- [Task details]: Reproduce word for word only the lines of the entries below, starting at the line that contains "4:15, transcribed without correction." and ending at the line that contains "As read: 10:43", with both of those lines included.
****************
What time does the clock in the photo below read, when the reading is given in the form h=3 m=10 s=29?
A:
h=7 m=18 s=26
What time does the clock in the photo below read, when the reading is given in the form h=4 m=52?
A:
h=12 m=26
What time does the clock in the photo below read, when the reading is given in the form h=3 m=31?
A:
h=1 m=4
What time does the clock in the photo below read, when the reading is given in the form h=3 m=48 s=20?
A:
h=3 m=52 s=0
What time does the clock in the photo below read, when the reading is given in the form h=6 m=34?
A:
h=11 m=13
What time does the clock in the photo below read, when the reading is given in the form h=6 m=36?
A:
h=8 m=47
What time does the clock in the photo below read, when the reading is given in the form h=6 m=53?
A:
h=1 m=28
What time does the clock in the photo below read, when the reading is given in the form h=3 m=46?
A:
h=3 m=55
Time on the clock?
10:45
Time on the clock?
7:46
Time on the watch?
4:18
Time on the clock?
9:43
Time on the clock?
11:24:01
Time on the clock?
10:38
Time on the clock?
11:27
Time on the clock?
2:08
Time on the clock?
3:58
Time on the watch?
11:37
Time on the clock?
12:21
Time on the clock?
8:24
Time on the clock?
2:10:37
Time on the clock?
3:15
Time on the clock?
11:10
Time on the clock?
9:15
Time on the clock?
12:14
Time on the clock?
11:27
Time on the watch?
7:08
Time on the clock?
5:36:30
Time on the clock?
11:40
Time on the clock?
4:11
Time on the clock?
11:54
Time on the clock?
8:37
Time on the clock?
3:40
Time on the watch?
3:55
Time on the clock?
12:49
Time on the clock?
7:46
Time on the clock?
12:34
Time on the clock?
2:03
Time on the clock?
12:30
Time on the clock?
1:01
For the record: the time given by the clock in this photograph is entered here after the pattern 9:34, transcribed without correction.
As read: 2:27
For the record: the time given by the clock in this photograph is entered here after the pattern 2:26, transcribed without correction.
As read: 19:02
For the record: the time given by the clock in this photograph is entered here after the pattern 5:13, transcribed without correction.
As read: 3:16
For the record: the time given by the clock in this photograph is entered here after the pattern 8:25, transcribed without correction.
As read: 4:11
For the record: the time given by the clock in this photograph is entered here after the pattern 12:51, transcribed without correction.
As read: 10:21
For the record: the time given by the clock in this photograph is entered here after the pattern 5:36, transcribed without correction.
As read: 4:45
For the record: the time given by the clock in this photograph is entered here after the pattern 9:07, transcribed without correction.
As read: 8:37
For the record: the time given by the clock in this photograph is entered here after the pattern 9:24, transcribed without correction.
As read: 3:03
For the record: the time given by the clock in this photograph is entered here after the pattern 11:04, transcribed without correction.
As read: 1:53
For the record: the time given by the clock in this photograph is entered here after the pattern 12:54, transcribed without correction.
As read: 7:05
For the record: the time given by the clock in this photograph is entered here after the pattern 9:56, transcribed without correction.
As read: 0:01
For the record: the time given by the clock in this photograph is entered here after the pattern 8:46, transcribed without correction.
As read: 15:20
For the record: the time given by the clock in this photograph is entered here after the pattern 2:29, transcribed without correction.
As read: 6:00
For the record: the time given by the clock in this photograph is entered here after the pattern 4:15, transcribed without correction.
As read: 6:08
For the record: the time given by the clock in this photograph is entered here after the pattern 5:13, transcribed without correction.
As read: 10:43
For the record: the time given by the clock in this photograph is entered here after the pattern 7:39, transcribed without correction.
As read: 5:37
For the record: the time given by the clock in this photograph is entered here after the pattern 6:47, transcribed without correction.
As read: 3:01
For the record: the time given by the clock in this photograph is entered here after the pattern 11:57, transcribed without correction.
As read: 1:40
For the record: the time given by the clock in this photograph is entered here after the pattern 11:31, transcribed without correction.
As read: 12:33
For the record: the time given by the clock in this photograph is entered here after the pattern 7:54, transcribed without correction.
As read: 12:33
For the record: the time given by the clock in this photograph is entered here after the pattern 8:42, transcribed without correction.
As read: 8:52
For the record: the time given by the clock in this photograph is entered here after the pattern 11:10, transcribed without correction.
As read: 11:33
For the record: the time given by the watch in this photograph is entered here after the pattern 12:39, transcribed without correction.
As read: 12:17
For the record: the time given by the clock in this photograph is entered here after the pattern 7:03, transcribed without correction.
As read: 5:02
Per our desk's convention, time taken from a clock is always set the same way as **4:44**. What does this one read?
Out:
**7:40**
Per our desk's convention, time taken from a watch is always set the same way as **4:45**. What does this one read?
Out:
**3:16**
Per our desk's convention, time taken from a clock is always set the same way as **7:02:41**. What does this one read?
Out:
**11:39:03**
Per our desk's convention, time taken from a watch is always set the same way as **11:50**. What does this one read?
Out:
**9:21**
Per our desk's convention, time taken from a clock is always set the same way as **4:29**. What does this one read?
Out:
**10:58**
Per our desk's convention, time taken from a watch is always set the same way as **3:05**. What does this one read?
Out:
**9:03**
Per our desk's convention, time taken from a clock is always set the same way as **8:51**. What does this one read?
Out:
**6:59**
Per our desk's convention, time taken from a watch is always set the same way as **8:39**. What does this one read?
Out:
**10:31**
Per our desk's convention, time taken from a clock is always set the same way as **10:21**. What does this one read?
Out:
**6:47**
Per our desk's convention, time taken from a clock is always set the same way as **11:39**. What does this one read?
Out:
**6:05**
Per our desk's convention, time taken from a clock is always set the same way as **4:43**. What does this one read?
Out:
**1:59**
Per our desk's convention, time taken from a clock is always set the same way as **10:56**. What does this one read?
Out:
****************
- [Exercise result]:
For the record: the time given by the clock in this photograph is entered here after the pattern 4:15, transcribed without correction.
As read: 6:08
For the record: the time given by the clock in this photograph is entered here after the pattern 5:13, transcribed without correction.
As read: 10:43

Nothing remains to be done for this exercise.